Passage to read >>
= = =
Increased rates of cardiac dysfunction were an unexpected observation during the clinical development of trastuzumab, influencing the design of subsequent trials, in which LVEF was monitored more frequently and stricter cardiac eligibility criteria were applied [7, 21, 22]. Trastuzumab-related cardiac dysfunction, which is dose-independent and reversible in most patients [22, 23], is believed to be related to cardiomyocyte HER2 expression. HER2 is thought to play a critical role in cardiac development, cardiomyocyte repair and survival, and in modulating myocardial stress responses in the adult heart [2428]. Despite these insights, the potential arrhythmogenic effect of trastuzumab required further exploration.

Previous reports evaluating QT interval during trastuzumab-based therapy have been conflicting. An observational study reported long-term treatment with trastuzumab to be associated with significantly prolonged QT interval. However, this study compared patients with HER2-positive and HER2-negative EBC. Furthermore, the results were confounded by the use of anthracycline-based chemotherapy, which is known to affect cardiac function [15]. In another study, no acute effects on cardiac repolarization were seen following trastuzumab infusion [16]. Data from clinical studies of two other HER2-targeted humanized monoclonal antibodies, trastuzumab emtansine (Kadcyla®, F. Hoffmann-La Roche, Basel, Switzerland) and pertuzumab (PERJETA®, F. Hoffmann-La Roche, Basel, Switzerland), have also demonstrated no effect on QT interval [29, 30]. The lack of an observed effect of trastuzumab on QT interval is consistent with the molecular mechanism through which pharmaceutical agents are thought to affect cardiac repolarization [17]. Small molecules can bind to human ether-à-go-go-related gene (hERG) ion channels, disrupting ionic current. In contrast, monoclonal antibodies, such as trastuzumab, have a relatively large molecular size and high target specificity and are therefore not expected to access the drug-binding site of hERG channels.

Evaluation of the potential effect of trastuzumab on QT interval using a thorough QT study, as defined by ICH E14 guidance [13], was not feasible in the context of our study, as with other oncology studies [31]. Trastuzumab, in combination with carboplatin and docetaxel, could not be administered to healthy volunteers due to the potential for toxicity, and supratherapeutic doses of trastuzumab could not be administered to patients, although it should be noted that the dosing regimen used in our study is the highest dose that has ever previously been administered to patients. Furthermore, a crossover study involving a washout period, and placebo treatment was not deemed ethical in patients with cancer. Despite these considerations, our study was designed to rigorously investigate QT interval; it employed a central ECG laboratory, well-calibrated ECG machines, blinded, independent reviewers, and time window-matched ECG assessments.

In this study, trastuzumab in combination with carboplatin and docetaxel had an acceptable safety profile which was comparable to the known safety profile of the trastuzumab, carboplatin, and docetaxel regimen in patients with HER2-positive EBC [32]. No QT prolongation was observed in patients with HER2-positive metastatic or locally advanced solid tumors when trastuzumab was administered as an accelerated loading dose regimen, in combination with carboplatin and docetaxel. Based on the results of this study, it is unlikely that trastuzumab administered via the approved dosing regimen would prolong the duration of the QT interval in clinical practice. Further exploration may be required to confirm this.
= = =
Available data >>
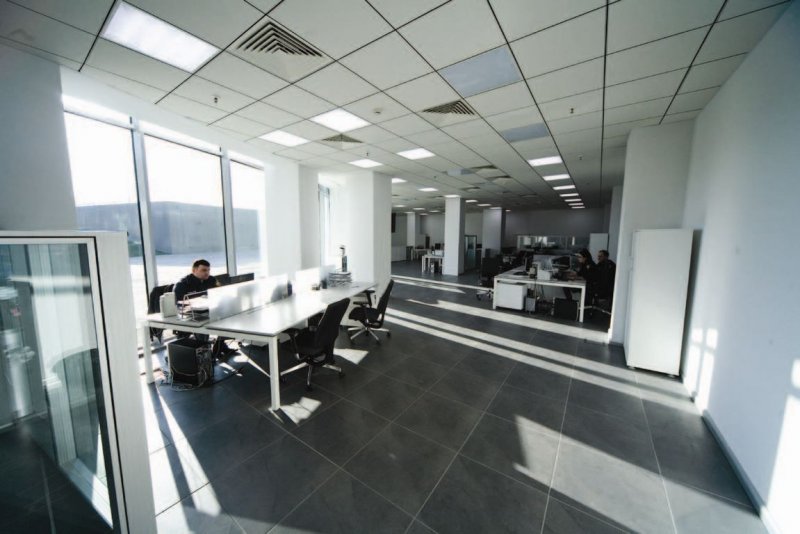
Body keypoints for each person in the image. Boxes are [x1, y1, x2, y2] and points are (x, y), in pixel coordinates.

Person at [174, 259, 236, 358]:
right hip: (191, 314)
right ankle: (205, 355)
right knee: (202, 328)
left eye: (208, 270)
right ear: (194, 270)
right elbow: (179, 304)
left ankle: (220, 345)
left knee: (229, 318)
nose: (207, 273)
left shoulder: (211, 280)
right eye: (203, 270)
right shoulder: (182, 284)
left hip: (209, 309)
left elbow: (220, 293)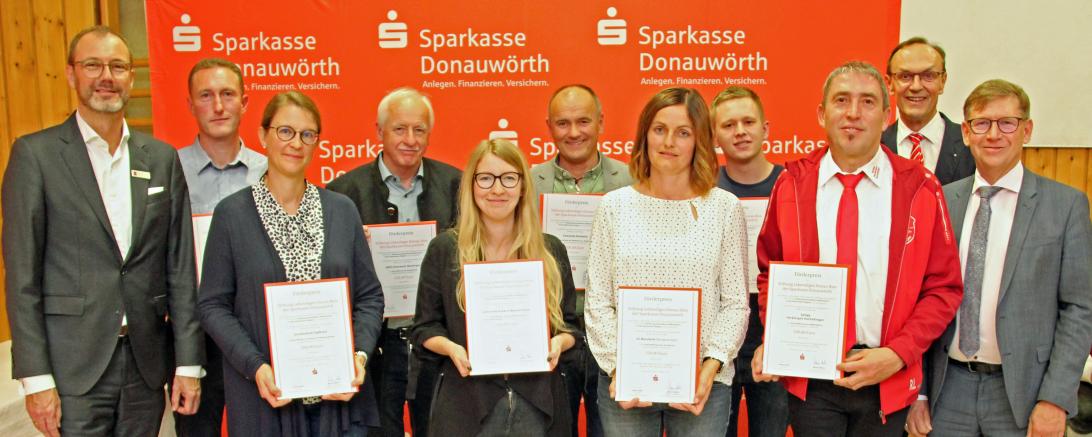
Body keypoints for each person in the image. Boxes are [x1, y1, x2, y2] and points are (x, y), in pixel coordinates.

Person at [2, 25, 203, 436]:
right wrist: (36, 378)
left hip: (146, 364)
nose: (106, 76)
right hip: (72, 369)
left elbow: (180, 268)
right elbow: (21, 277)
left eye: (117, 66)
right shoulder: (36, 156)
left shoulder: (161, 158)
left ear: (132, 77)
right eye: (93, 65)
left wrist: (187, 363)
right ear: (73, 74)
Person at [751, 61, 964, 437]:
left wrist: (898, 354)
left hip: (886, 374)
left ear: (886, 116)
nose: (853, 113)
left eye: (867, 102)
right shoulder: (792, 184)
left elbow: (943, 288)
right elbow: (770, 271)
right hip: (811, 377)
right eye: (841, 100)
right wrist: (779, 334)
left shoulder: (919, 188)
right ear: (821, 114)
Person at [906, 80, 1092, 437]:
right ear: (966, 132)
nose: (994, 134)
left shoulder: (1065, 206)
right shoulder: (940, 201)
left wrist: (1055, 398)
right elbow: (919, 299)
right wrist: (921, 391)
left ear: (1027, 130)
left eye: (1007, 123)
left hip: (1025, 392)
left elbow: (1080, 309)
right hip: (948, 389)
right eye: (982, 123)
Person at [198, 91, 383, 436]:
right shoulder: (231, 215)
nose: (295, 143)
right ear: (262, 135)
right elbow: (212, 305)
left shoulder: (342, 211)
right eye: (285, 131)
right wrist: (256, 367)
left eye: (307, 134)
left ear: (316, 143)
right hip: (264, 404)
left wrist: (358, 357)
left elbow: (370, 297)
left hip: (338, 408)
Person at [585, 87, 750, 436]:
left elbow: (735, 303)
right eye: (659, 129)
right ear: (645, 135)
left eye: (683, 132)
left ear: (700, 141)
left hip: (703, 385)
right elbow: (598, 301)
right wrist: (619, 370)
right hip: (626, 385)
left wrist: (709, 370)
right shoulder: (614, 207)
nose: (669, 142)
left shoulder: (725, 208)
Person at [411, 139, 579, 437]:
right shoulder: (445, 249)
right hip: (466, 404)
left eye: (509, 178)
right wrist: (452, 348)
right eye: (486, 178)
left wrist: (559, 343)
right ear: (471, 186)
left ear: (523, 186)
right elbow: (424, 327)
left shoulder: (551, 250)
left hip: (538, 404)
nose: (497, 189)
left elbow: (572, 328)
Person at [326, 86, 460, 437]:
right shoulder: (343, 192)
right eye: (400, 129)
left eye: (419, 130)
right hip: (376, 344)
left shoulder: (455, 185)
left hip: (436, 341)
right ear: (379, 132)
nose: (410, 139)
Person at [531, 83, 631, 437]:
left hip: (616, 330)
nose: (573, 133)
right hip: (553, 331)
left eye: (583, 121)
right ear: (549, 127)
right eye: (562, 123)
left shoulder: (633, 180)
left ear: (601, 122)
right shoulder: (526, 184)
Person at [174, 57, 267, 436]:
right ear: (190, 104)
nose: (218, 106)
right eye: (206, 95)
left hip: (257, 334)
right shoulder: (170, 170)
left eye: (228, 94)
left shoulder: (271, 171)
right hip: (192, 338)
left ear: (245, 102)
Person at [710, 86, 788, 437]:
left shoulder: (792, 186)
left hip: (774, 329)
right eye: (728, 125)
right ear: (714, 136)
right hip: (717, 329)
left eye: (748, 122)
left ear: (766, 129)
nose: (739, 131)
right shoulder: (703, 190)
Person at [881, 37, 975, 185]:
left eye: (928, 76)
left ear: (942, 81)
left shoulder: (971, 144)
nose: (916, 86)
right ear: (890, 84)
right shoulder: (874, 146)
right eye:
= = =
Questions on the material >>
1 – In the passage on trastuzumab and the QT interval, what properties of monoclonal antibodies such as trastuzumab mean they are not expected to access the drug-binding site of hERG channels?
2 – Please copy word for word the stretch of the passage on trastuzumab and the QT interval from "In this study, trastuzumab" through "to confirm this.".

Solutions >>
1 – Their relatively large molecular size and high target specificity.

2 –
In this study, trastuzumab in combination with carboplatin and docetaxel had an acceptable safety profile which was comparable to the known safety profile of the trastuzumab, carboplatin, and docetaxel regimen in patients with HER2-positive EBC [32]. No QT prolongation was observed in patients with HER2-positive metastatic or locally advanced solid tumors when trastuzumab was administered as an accelerated loading dose regimen, in combination with carboplatin and docetaxel. Based on the results of this study, it is unlikely that trastuzumab administered via the approved dosing regimen would prolong the duration of the QT interval in clinical practice. Further exploration may be required to confirm this.